"This award is funded under the American Recovery and Reinvestment Act of 2009 (Public Law 111-5)."
A fundamentally different approach for circuit design that has recently gaining popularity is sub-threshold circuits, where the power supply is set below the transistor threshold voltage to obtain energy savings when speed is not the primary constraint. Individual circuits or processing element designed at sub-threshold region operates slowly, but throughput of the circuit can be improved by operating many of them in parallel. Hence, a processing fabric with many sub-threshold cores can be a suitable platform for throughput-oriented parallel applications. This proposal explores the viability of 3D die-stacking of sub-threshold and super-threshold circuits for low power computing. More specifically, our sub-threshold die contains many small sub-threshold cores, whereas our super-threshold die consists of several large super-threshold cores. The sub-threshold cores are used as co-processors to execute massively parallel, high-throughput, low/mid-performance tasks at ultra low power, while the main super-threshold processors handle high-performance sequential tasks.

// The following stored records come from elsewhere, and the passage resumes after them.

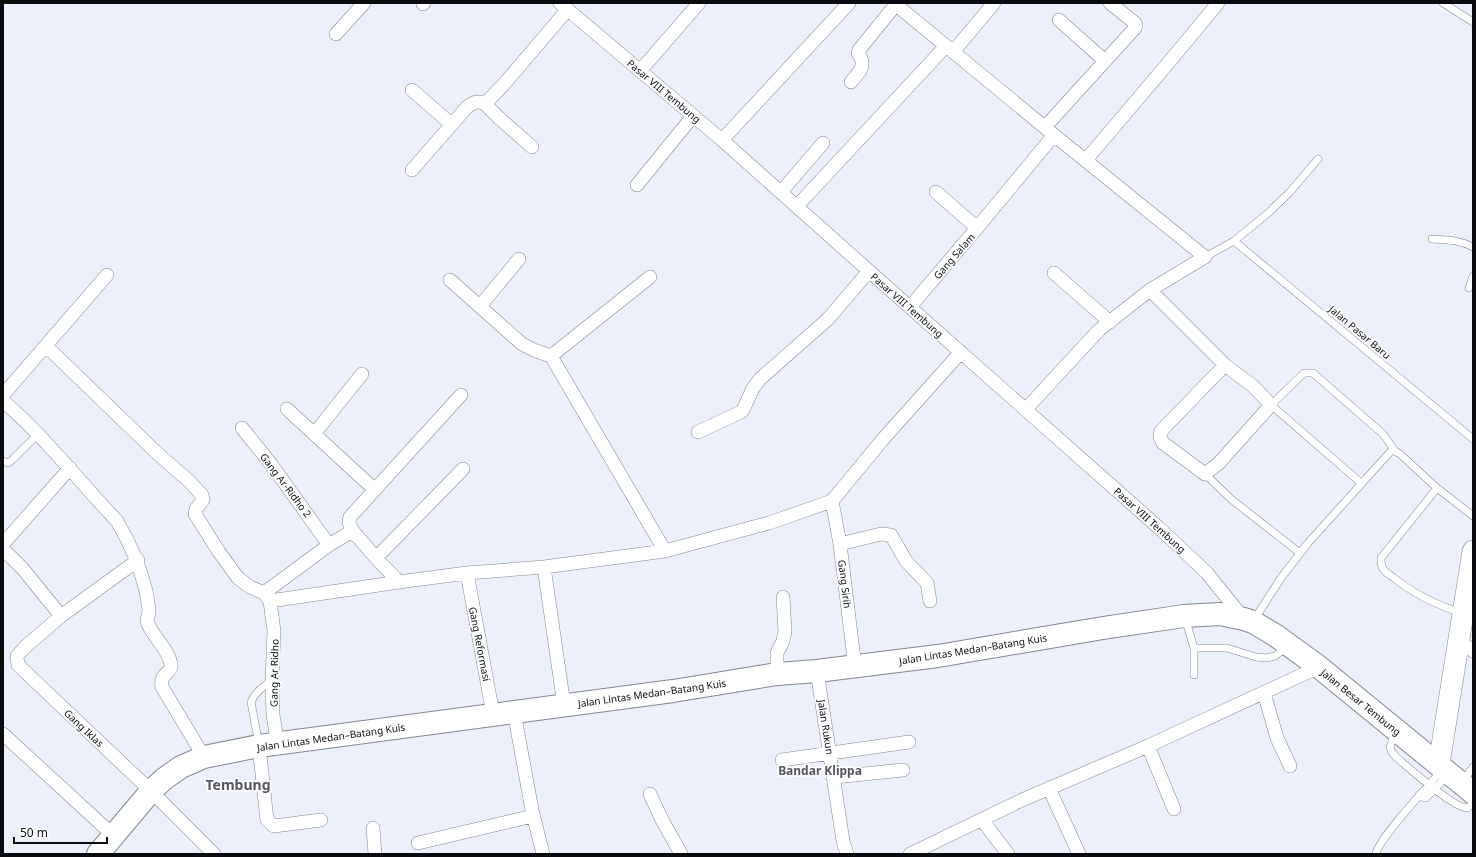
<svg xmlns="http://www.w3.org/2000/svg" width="1476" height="857" font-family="'Noto Sans',sans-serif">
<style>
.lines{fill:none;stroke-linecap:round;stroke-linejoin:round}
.service-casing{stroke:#828690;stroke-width:8}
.minor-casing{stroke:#828690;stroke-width:14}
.primary-casing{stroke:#828690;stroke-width:22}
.trunk-casing{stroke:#828690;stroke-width:24}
.service{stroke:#fff;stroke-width:7}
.minor{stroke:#fff;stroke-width:13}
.primary{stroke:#fff;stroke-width:21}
.trunk{stroke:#fff;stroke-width:22}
.labels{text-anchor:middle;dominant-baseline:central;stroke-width:3.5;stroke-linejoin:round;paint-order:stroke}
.street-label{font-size:10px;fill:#0b0c10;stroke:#fff}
.quarter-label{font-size:12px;font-weight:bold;fill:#545761;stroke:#fff}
.district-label{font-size:14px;font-weight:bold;fill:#545761;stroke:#fff}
</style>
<rect width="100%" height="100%" fill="#ecf0fb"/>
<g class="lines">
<!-- service casing -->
<g class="service-casing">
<path id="service" d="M1443 3 1473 22
M1432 239C1446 240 1460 240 1473 247
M1234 241 1473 439
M1205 257 1234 241 1267 214 1290 192 1318 159
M1469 288 1473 276
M3 461 8 463 12 460 38 434
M1205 474 1231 499 1300 553
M1361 483 1271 405 1304 373H1313L1383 434 1395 451
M1437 488 1381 558C1381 563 1381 567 1384 570 1386 573 1391 576 1394 578 1414 594 1437 605 1461 613
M1185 618 1194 648H1227L1256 657 1266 658 1275 656 1287 647
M1254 620 1281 578 1308 543 1391 451H1395L1400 454 1437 488 1473 516
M1194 675V648
M1397 733C1391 743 1386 747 1396 757 1408 767 1454 809 1468 808L1473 802
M259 745 251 702C255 692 263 686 272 681
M1463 781 1473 767
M1419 795 1422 797 1426 798 1447 776
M1376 854C1378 839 1430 784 1442 770"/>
</g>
<!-- minor casing -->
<g class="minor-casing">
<path id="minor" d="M560 3 722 140 869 271 1158 527 1207 573 1244 619
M894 3 1054 135 1205 257 1150 290 1099 330 1026 409
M423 4 424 3
M1059 20 1105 61
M336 34 364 3
M953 52 994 3
M640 71 699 3
M851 82C860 71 867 66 858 53L859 50 897 3
M412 90 451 124
M485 104 499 118 532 147
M1045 127 1135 28 1136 25 1135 23 1110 3
M722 140 849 3
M1086 160 1175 55 1218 3
M412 170 467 107C474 102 478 100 485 104L505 83 568 9
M637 185 693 116
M781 192 823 143
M936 192 977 228
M797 206 946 46
M1054 273 1110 322
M450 280 522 344 536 351 551 356 665 551
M1150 290 1225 365 1253 386 1271 405 1219 463 1205 474 1163 443 1160 437 1161 431 1225 365
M480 306 519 259
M910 307 977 228 1054 135
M46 346 158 454 189 481 202 495 203 500 196 509 195 514 219 552 238 578 250 587 264 593 270 601
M551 356 650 277
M3 395 107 275
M3 401C45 437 79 481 117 521 130 543 140 566 146 591 147 598 149 606 149 612 148 617 146 620 148 624 154 638 168 649 171 664 173 674 159 672 162 687L204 757
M287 409 375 490
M242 428 271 464 329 545
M698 432 741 412 743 410 753 388 760 379 828 319 869 271
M314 434 362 374
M832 501 840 544 855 667
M356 535C352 529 347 524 350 517L461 395
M3 544 70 468
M840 544 881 534 891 535 906 561 927 583 930 601
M3 549 23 569 61 616
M376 558 463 469
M138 560 61 616 24 648 17 656 18 665 151 791 214 854
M544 567 564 705
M467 573 493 714
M264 593 329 545 349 533 352 534 358 537 376 558 399 582
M270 601 399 582 467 573 544 567 665 551 769 523 832 501 884 438 961 352
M270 601 274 631 272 681 273 715 278 745
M1459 641 1473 651
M817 671 843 841 847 854
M777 674V653L783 641 785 631 783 597
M1264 693 1277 738 1290 766
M514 712 532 810 543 854
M3 734 114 836
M259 746 267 820 274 826 321 820
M1148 746 1174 809
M782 760 909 742
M834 777 903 770
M1049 788 1079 854
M650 794 661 818 681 854
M982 820 1008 854
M373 828 375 854
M418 843 533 816
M910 854 1022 800 1148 746 1319 667"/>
</g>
<!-- primary casing -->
<g class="primary-casing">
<path id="primary" d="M1439 764 1473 551"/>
</g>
<!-- trunk casing -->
<g class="trunk-casing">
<path id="trunk" d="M98 854 151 791 164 779 181 767 204 757 259 746 673 691 777 674 817 671 938 656 1103 628 1184 616 1220 614 1244 619 1253 622 1275 635 1319 667 1473 793"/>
</g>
<!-- service -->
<use href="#service" class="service"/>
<!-- minor -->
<use href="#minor" class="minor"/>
<!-- primary -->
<use href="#primary" class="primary"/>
<!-- trunk -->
<use href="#trunk" class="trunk"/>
</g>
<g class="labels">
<!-- street labels -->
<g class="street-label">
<text transform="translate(664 91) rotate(40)">Pasar VIII Tembung</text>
<text transform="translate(954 256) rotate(-49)">Gang Salam</text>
<text transform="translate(907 305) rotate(41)">Pasar VIII Tembung</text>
<text transform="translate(1360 332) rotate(40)">Jalan Pasar Baru</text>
<text transform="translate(286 485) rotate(53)">Gang Ar-Ridho 2</text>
<text transform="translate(1150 520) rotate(42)">Pasar VIII Tembung</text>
<text transform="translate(845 584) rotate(83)">Gang Sirih</text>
<text transform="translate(480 644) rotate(79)">Gang Reformasi</text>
<text transform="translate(973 649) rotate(-9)">Jalan Lintas Medan–Batang Kuis</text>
<text transform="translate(274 673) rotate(-89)">Gang Ar Ridho</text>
<text transform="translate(652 693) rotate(-8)">Jalan Lintas Medan–Batang Kuis</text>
<text transform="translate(1361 702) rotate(39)">Jalan Besar Tembung</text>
<text transform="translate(826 727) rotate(81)">Jalan Rukun</text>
<text transform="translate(84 728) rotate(43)">Gang Iklas</text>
<text transform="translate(331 737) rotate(-8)">Jalan Lintas Medan–Batang Kuis</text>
</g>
<!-- quarter labels -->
<g class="quarter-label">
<text x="820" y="770">Bandar Klippa</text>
</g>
<!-- district labels -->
<g class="district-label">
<text x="238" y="784">Tembung</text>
</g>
</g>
<!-- border -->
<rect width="1476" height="857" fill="none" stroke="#0b0c10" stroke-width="8"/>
<!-- scale -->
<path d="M14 837v6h93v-6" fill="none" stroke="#0b0c10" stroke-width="2"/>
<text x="20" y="837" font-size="12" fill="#0b0c10" stroke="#ffffff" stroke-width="3" paint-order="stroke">50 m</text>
</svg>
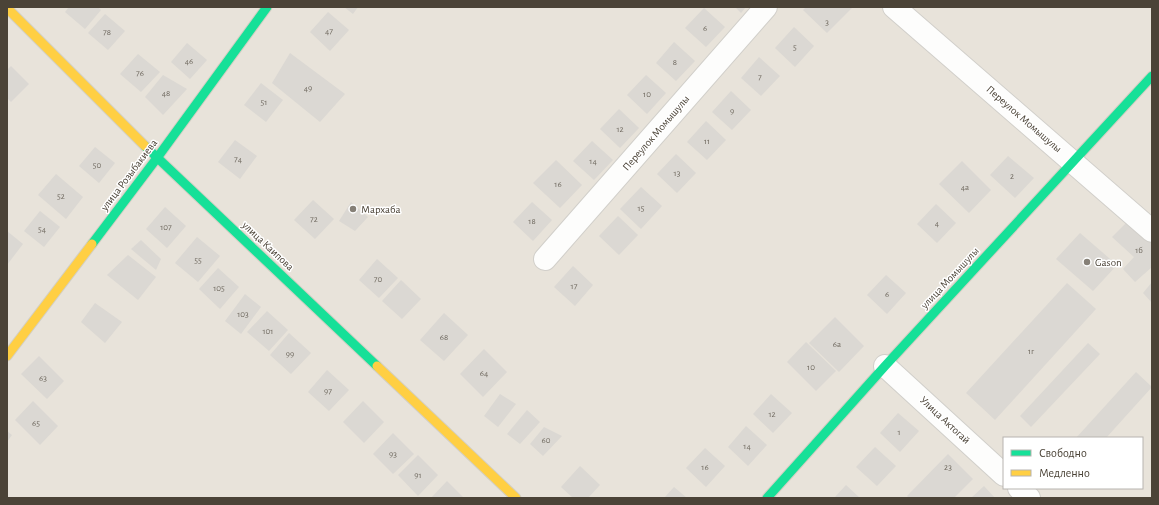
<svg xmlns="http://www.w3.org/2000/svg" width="1159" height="505" viewBox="0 0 1159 505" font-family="'Alegreya Sans',sans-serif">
<rect width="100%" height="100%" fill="#f3f1ed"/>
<path fill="#e8e3da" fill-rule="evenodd" d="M 7,7 L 1152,7 L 1152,498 L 7,498 ZM 1004,438 L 1142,438 L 1142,488 L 1004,488 Z"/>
<g fill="#dbd8d3">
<path d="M 69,7 L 98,7 L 101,10 L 85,29 L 65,12 Z"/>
<path d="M 344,7 L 358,7 L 353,14 Z"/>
<path d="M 735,7 L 746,7 L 741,13 Z"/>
<path d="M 806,7 L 851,7 L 852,8 L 827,33 L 803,10 Z"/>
<path d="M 704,8 L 725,27 L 706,47 L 685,28 Z"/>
<path d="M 328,12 L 349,30 L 330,51 L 310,32 Z"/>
<path d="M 105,14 L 125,31 L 108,50 L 88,33 Z"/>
<path d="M 794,27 L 814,46 L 795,67 L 775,48 Z"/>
<path d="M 674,42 L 695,61 L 676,81 L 656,63 Z"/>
<path d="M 187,43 L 207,60 L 190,79 L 171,62 Z"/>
<path d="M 290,53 L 345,94 L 320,122 L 272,83 Z"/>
<path d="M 138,54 L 160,72 L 141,92 L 120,74 Z"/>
<path d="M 759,57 L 780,76 L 761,96 L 741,78 Z"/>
<path d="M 11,66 L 29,84 L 11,102 L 7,98 L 7,70 Z"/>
<path d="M 163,75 L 187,89 L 163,115 L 145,97 Z"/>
<path d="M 646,75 L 666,93 L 647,114 L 627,95 Z"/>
<path d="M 261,83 L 283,100 L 266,122 L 244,105 Z"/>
<path d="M 731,91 L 751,110 L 732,130 L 712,112 Z"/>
<path d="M 619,109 L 639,128 L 620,148 L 600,129 Z"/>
<path d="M 706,121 L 726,140 L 707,160 L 687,142 Z"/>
<path d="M 235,140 L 257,156 L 240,179 L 218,162 Z"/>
<path d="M 592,141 L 613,160 L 594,180 L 573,161 Z"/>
<path d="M 95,147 L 115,163 L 99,183 L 79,166 Z"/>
<path d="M 676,154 L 696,173 L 677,193 L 657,174 Z"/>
<path d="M 1008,156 L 1034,178 L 1015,198 L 990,175 Z"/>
<path d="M 556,160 L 582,185 L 560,208 L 533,183 Z"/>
<path d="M 962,161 L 991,190 L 969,213 L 939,184 Z"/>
<path d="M 56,174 L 83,197 L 66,219 L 38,195 Z"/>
<path d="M 641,187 L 662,206 L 641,229 L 620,209 Z"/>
<path d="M 313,200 L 334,219 L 315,239 L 294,220 Z"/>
<path d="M 351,202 L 368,217 L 355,231 L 339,221 Z"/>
<path d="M 532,202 L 552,220 L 533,241 L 513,222 Z"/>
<path d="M 936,204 L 956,223 L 937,243 L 917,224 Z"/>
<path d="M 165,207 L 186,226 L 167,248 L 146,229 Z"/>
<path d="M 40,211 L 60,227 L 44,247 L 24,231 Z"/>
<path d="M 618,216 L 638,235 L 619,255 L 599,236 Z"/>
<path d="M 1129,220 L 1152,244 L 1152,267 L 1135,282 L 1123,269 L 1134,257 L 1112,237 Z"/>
<path d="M 7,231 L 23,244 L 7,265 Z"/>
<path d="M 1080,233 L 1117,265 L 1093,291 L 1056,259 Z"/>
<path d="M 197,237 L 220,256 L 198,282 L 175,263 Z"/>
<path d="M 141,240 L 161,259 L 156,270 L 131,249 Z"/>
<path d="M 128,255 L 156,277 L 138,300 L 107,275 Z"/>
<path d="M 377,259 L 398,278 L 379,298 L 359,280 Z"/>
<path d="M 573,266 L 593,285 L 575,306 L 554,287 Z"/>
<path d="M 218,268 L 239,287 L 220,309 L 199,289 Z"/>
<path d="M 886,275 L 906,293 L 887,314 L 867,295 Z"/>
<path d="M 401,280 L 421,299 L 402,319 L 382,301 Z"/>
<path d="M 1152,282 L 1152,303 L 1143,293 Z"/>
<path d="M 1067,283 L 1096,309 L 995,420 L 966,393 Z"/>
<path d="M 245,294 L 261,307 L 241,334 L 225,321 Z"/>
<path d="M 95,303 L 122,322 L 105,343 L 81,322 Z"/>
<path d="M 267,311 L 288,330 L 269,351 L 247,332 Z"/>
<path d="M 444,313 L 468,335 L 444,361 L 420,340 Z"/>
<path d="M 835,317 L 864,346 L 839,372 L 809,343 Z"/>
<path d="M 289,333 L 311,353 L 291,374 L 270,355 Z"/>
<path d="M 806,342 L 836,371 L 816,391 L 787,362 Z"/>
<path d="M 1088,343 L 1100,354 L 1031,427 L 1020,416 Z"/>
<path d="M 484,349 L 507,372 L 483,397 L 460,374 Z"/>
<path d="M 39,356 L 64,381 L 47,399 L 21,374 Z"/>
<path d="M 327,370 L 349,390 L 329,411 L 308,392 Z"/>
<path d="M 1136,372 L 1152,387 L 1106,438 L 1076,438 Z"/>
<path d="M 500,394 L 516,404 L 498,427 L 484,416 Z"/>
<path d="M 771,394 L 792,413 L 773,433 L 753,414 Z"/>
<path d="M 33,401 L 58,426 L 40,445 L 15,420 Z"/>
<path d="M 363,401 L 384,422 L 364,443 L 343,422 Z"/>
<path d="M 527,410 L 540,422 L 520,444 L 507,434 Z"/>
<path d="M 898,413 L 919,431 L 900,452 L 880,433 Z"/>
<path d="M 746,426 L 767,445 L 748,466 L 728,447 Z"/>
<path d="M 544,427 L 562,436 L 543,456 L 530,444 Z"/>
<path d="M 7,431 L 12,435 L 7,442 Z"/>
<path d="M 393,433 L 414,454 L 393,474 L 373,454 Z"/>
<path d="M 875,447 L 896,466 L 877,486 L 856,467 Z"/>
<path d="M 705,448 L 725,466 L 706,487 L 686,468 Z"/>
<path d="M 948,454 L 973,479 L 954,498 L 909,498 L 907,496 Z"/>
<path d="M 418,455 L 438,475 L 418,496 L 398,475 Z"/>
<path d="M 580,466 L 600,485 L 588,498 L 573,498 L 561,487 Z"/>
<path d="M 447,481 L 464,498 L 431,498 Z"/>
<path d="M 846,485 L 860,498 L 834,498 Z"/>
<path d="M 984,486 L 995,498 L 971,498 Z"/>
<path d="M 674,487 L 687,498 L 664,498 Z"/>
</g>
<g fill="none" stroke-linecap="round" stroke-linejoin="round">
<defs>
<g id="street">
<path d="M 894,7 L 1152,231"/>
<path d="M 545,259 L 766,7"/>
<path d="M 885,366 L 1004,475"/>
<path d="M 1019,488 L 1029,498"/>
</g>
<g id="fast">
<path d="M 145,146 L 377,366"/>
<path d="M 92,244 L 157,158 L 267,7"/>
<path d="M 767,498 L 885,366 L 1152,76"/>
</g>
<g id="slow">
<path d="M 7,8 L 145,146"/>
<path d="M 7,356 L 92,244"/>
<path d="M 377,366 L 516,498"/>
</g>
</defs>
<use href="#street" stroke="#d1cfca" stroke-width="24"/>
<use href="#fast" stroke="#d3cfc3" stroke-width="11"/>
<use href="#slow" stroke="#d3cfc3" stroke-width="11"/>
<use href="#street" stroke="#fdfdfc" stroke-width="22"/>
<use href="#fast" stroke="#16e098" stroke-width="9"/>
<use href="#slow" stroke="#ffcf43" stroke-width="9"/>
</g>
<g fill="#868077" stroke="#fff" stroke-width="1.5">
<circle cx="353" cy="209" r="4"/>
<circle cx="1087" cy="262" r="4"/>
</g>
<g text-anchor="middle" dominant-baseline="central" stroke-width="3" stroke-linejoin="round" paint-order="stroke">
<g font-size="9" fill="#706a60">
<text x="827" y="22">3</text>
<text x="705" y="28">6</text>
<text x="329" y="31">47</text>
<text x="107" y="32">78</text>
<text x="795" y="47">5</text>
<text x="189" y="61">46</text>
<text x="675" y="62">8</text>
<text x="140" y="73">76</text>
<text x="760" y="77">7</text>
<text x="308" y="88">49</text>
<text x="166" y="93">48</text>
<text x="647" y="94">10</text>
<text x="264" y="102">51</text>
<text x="732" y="111">9</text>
<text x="620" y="129">12</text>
<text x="707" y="141">11</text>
<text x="238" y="159">74</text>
<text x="593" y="161">14</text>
<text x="97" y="165">50</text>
<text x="677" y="173">13</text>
<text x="1012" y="176">2</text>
<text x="558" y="184">16</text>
<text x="965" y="187">4а</text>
<text x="61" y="196">52</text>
<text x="641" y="208">15</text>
<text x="314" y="219">72</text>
<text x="532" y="221">18</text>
<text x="937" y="223">4</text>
<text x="166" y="227">107</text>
<text x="42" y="229">54</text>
<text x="1139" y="250">1б</text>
<text x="198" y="260">55</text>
<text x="378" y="279">70</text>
<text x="574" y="286">17</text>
<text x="219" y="288">105</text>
<text x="887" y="294">6</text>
<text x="243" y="314">103</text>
<text x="268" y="331">101</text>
<text x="444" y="337">68</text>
<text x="837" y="344">6а</text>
<text x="1031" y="351">1г</text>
<text x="290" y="354">99</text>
<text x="811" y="367">10</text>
<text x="484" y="373">64</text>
<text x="43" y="378">63</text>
<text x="328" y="391">97</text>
<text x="772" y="414">12</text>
<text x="36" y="423">65</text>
<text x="899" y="432">1</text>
<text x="546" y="440">60</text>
<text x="747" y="446">14</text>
<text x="393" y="454">93</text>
<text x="705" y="467">16</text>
<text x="948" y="467">23</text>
<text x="418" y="475">91</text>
</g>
<g font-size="11" fill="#4b4337" stroke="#fff">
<text transform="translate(1024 119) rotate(41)">Переулок Момышулы</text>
<text transform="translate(656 133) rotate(-49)">Переулок Момышулы</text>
<text transform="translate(129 175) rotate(-53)">улица Розыбакиева</text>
<text transform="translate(268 246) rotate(43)">улица Каипова</text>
<text transform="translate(950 278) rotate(-47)">улица Момышулы</text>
<text transform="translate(945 420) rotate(43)">Улица Актогай</text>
</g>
<g font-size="11" fill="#4b4337" stroke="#fff" text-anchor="start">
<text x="361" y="209">Мархаба</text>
<text x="1095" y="262">Gason</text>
</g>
</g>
<rect width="1159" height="505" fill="none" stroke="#4b4337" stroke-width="16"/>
<rect x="1003" y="437" width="140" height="52" fill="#ffffff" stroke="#b7b4af"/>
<rect x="1011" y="450" width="20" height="6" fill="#16e098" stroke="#b7b4af"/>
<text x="1039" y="457" font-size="12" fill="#4b4337">Свободно</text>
<rect x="1011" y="470" width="20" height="6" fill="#ffcf43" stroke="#b7b4af"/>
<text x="1039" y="477" font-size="12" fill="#4b4337">Медленно</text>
</svg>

This new cooperative computing hardware is expected to provide a viable platform for many useful embedded software applications that require both high-performance/power tasks as well as low-performance/power tasks. 3D integration will allow each die to utilize the process technology optimized for sub- and super-threshold operation and be seamlessly integrated into a single system. TSV (through silicon via) based 3D communication requires no off-chip access, thereby reducing power consumption further. Sub-threshold circuits are currently used for some low-power applications such as watches, hearing aids, distributed sensor networks, filters, and even pipelined micro-processors. 3D integration is already available in the embedded domain, and the high-performance processor industry is actively evaluating this technology for general purpose computing. This research will fill a critical gap that is needed to make 3D-integrated sub-threshold multi-core co-processors a reality.